E’, quindi, evidente che il fallimento è preso in considerazione al fine di stabilire che la procedura concorsuale non preclude l’intervento straordinario; anzi, proprio la dichiarazione di fallimento potrebbe, in concreto, rappresentare un ostacolo all’accoglimento della domanda, ove costituisse indice di impossibilità di recupero occupazionale e produttivo, che costituisce il fine cui è preordinato l’intervento straordinario ex L. n. 675/77, in quanto accompagnato da determinate circostanze (quali, per es., il licenziamento di tutti i lavoratori e la mancata continuazione dell’attività produttiva) escludenti la possibilità di recupero produttivo e occupazionale). Non si vede, pertanto – anche prescindendo dal problema del momento in cui sarebbe sorta la condizione di illegittimità dell’atto e si sarebbe prodotta la caducazione degli effetti prodotti – come l’eliminazione della dichiarazione di fallimento (per nullità o revoca della sentenza) possa avere incidenza sulla legittimità del provvedimento di concessione del trattamento straordinario, travolgendo il periodo di sospensione ed eliminando l’effetto dell’accredito della contribuzione figurativa.
Queste argomentazioni svolte dalla citata sentenza sono pienamente condivisibili e possono essere qui ribadite.
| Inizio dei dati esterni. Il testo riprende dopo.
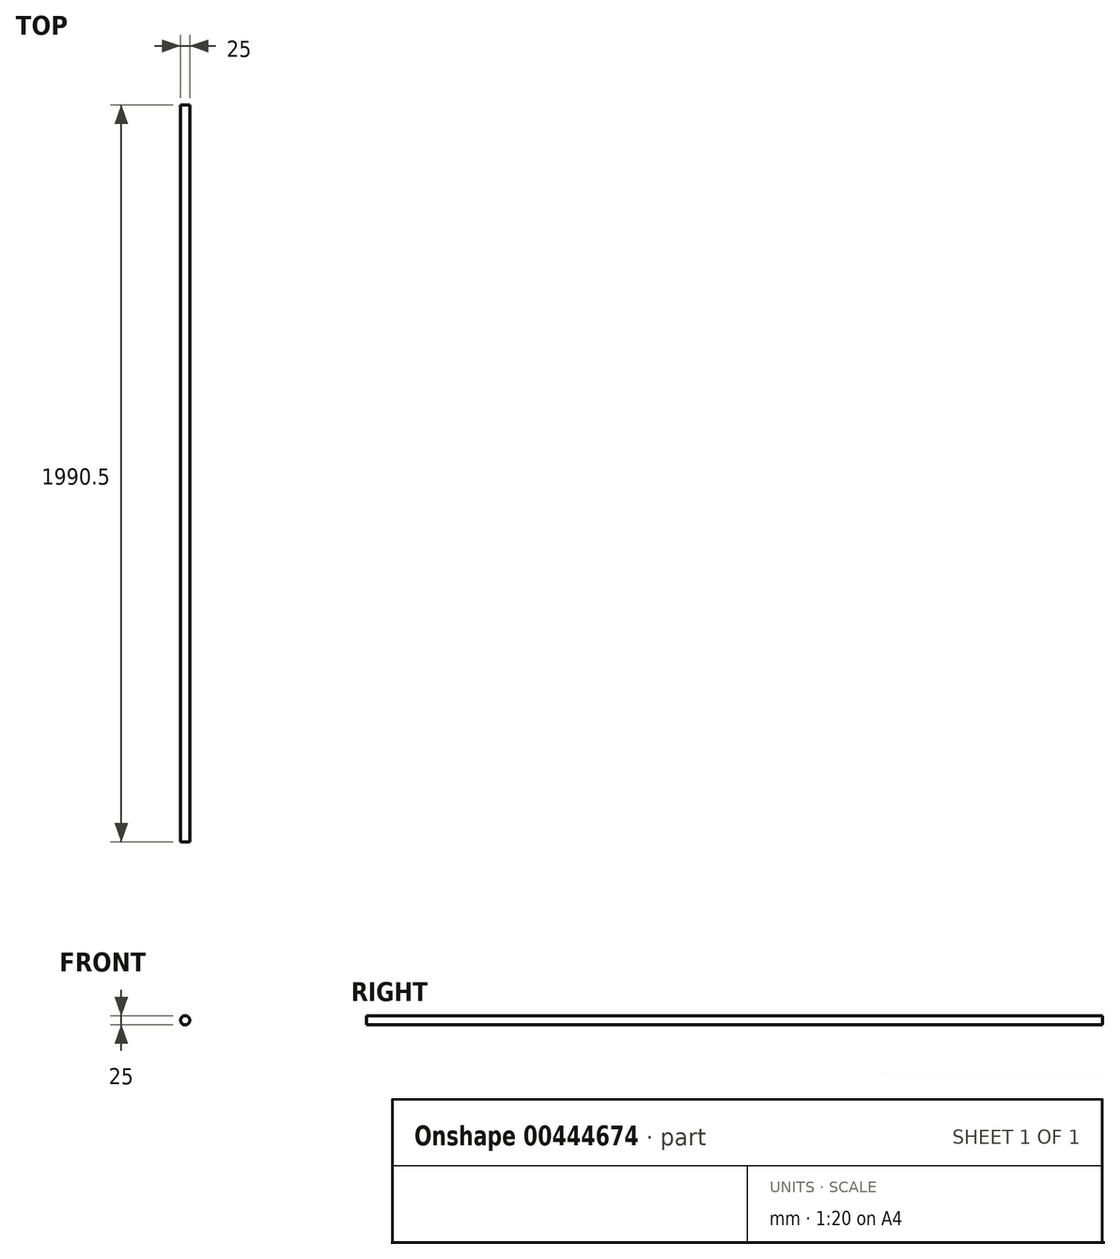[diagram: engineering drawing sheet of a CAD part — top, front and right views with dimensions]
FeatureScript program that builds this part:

3. Inammissibile è poi il secondo motivo del ricorso.
Come già ritenuto da Cass., sez. lav., 3 luglio 2004 n. 12209, cit., in analoga controversia, le censure dell’X, che si fondano essenzialmente sull’assunto secondo cui non vi sarebbe stata la prova che l’azienda era stata trasferita, siccome l’accordo sindacale 11.9.1987 conteneva elementi che inducevano a ritenere che fossero stati acquistati solo l’immobile e i macchinali, non è ammissibile in sede di legittimità, avendo la sentenza impugnata accertato il contrario con motivazione sufficiente e non contraddittoria; ossia che, mediante l’accordo sindacale in questione, l’azienda era passata al nuovo imprenditore restando inalterata negli elementi strutturali.
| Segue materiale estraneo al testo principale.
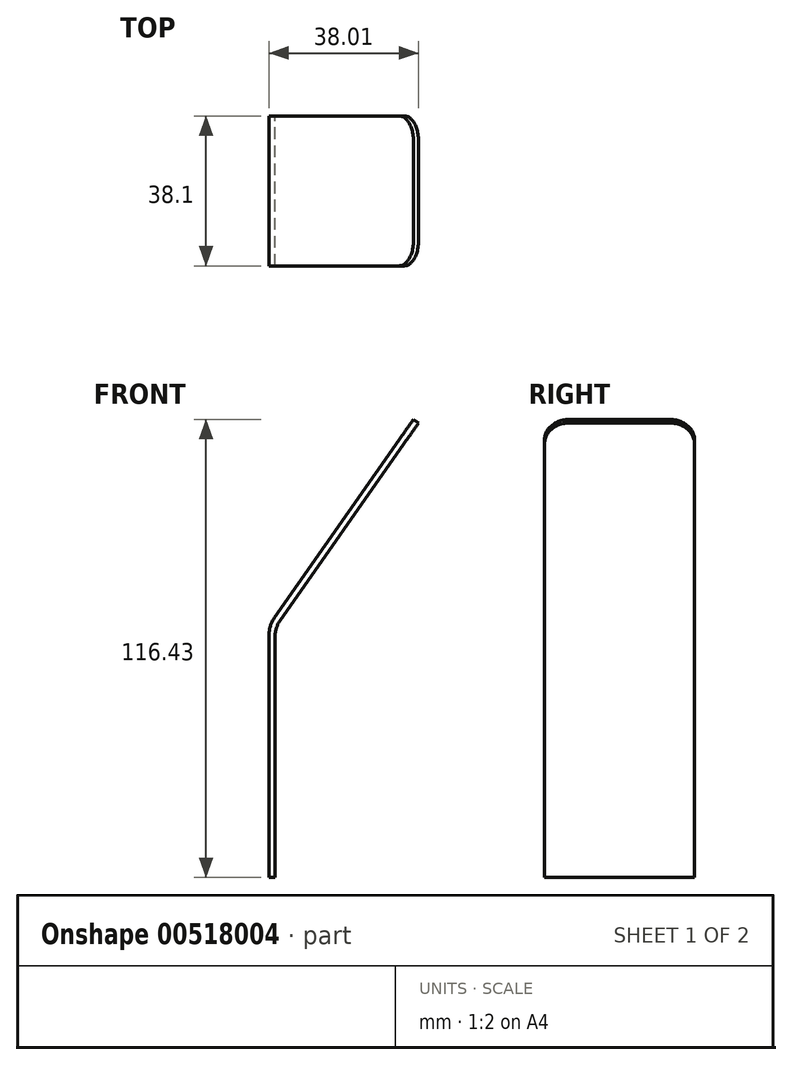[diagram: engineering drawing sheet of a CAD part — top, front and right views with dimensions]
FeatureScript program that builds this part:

Una volta ritenuto il trasferimento d’azienda, conseguiva da ciò anche il trasferimento dei dipendenti dalla società cedente alla cessionaria senza che l’anzianità di servizio complessiva, pacificamente superiore a novanta giorni alla data della richiesta del trattamento di cigs, subisse alcuna soluzione di continuità. 4. Complessivamente quindi il ricorso deve essere rigettato.
Alla soccombenza consegue la condanna dell’Istituto al pagamento delle spese di questo giudizio nella misura liquidata in dispositivo.

P. Q. M.
La Corte rigetta il ricorso e condanna l’Istituto ricorrente al pagamento delle spese di questo giudizio liquidate in euro 15,00 oltre euro 2.000,00 (duemila) per onorario d’avvocato.
Così deciso in Roma, il 10 dicembre 2004.
Depositato in Cancelleria il 20 gennaio 2005

Testo non ufficiale. La sola stampa del dispositivo ufficiale ha carattere legale.